3 Issues Congress Must Address to Get Our Debt Under Control

For those of you who still are skeptical about our debt crisis, know that our debt will be 100% of our GDP by the middle of next decade. If that isn't enough, our per capita debt is 35% higher than that of Greece … For the grand finale, our government's financial burden increases by about $10 million per minute.

The more we prolong addressing our debt, the worse it gets. If Congress wishes to protect this country and the people, they need to act decisively, and now. Here are a few areas where they can start:

1. Stupid spending:


First and foremost, Washington needs to scrap "stupid spending," for lack of a better term. I cannot imagine that any politician, on either side, believes in our current economic state, spending millions between robot squirrels, talking urinal cakes, and more is dire. This obviously will not address the entire problem, but eliminating these smaller, wasteful expenses puts Congress in the mindset they need to be in — one of frugality and responsible stewardship. For those of you who did not figure it out, this falls under the commonsense bracket. I do not think Congress should be credited with compromise for agreeing on this.

Now, on to compromise and the heavy hitters:

2. Taxes:

 

When talking fiscal compromise the first and overarching two fields are always taxes and spending. Before taking any steps forward, we need to throw out the ultimatum mentality. Do Republicans support lower taxes and less government involvement in these areas? Yes. Can they support those things, while still compromising on some aspects of the tax debate? Again, yes.

We can start with loopholes and simplification. Loophole costs run up to around $20 billion per year, and our tax code's complexity costs us 6 billion hours and $160 billion annually.

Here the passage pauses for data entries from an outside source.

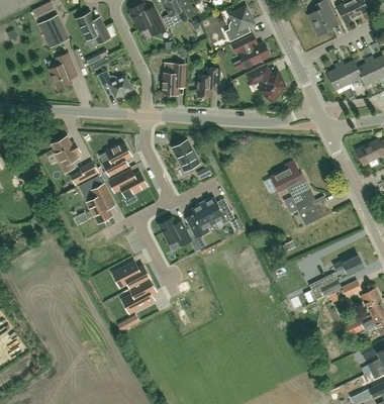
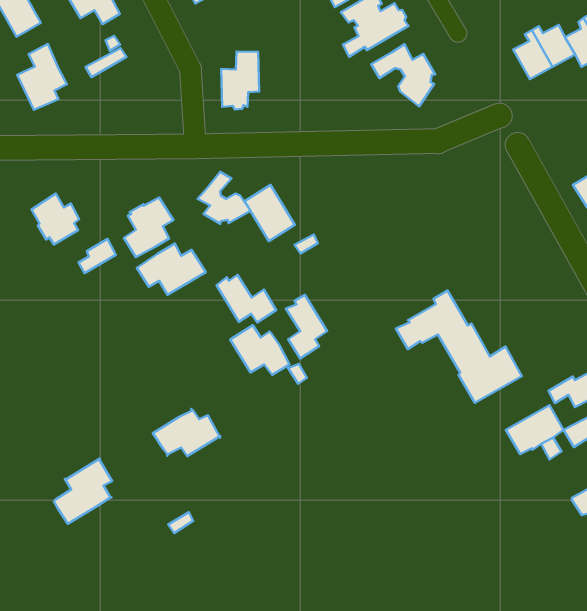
building: [197,68,219,97] -> none
building: [97,71,130,97] -> none
building: none -> [198,172,251,224]
building: [263,162,331,225] -> [396,291,522,403]
building: [86,184,114,222] -> none
building: [201,197,233,224] -> [217,275,276,322]
building: [121,278,155,313] -> [54,459,112,524]

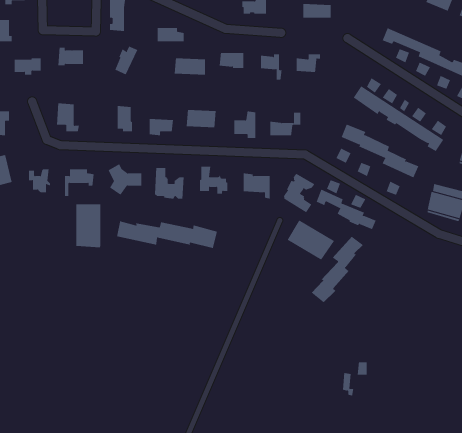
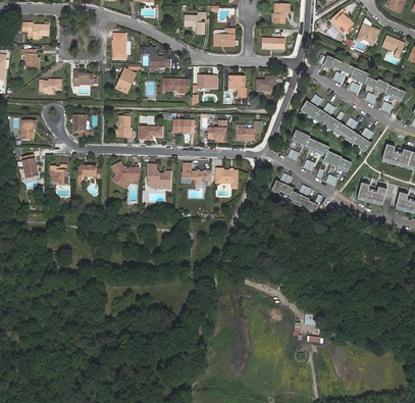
building: [283,173,315,213] -> none
building: [76,203,101,248] -> none
building: [287,219,334,261] -> none
building: [117,220,217,249] -> none
building: [311,236,364,303] -> none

Additionally, capital gains taxes could be reworked. The person who inherits a $500,000 building and most likely will not have the liquidity to cover high taxes on it is a completely different situation than the CEO who opts out of a salary, in favor of stock options because it is taxed at nearly half the rate. We have started reworking capital gains taxes, but still have some wiggle room left.

3. Spending:

 

Medicare, Medicaid, and Social Security are becoming a cliché demand for a reason. We currently spend 45% of our budget on Medicare, Medicaid, and Social Security. Even worse, that number will increase to 60% by 2022. Furthermore, less and less people are paying into them, while more and more people are being paid. I do not think it is right to deprive Americans who paid into their services, but we do have to adjust them in some regard — it is absurd to be spending nearly half, and soon to be nearly two-thirds, of our budget on these three services.

The Heritage Foundation has outlined a plan to reform the whole debt, and although the proposal will certainly not pass through holistically, parts of it certainly merit a discussion, specifically the parts focusing on Medicare, Medicaid, and Social Security.

Although Washington never has been know for its common sense or compromise, we need to have faith that things will be different this time around. If not, my generation and the ones to come will pay the consequences.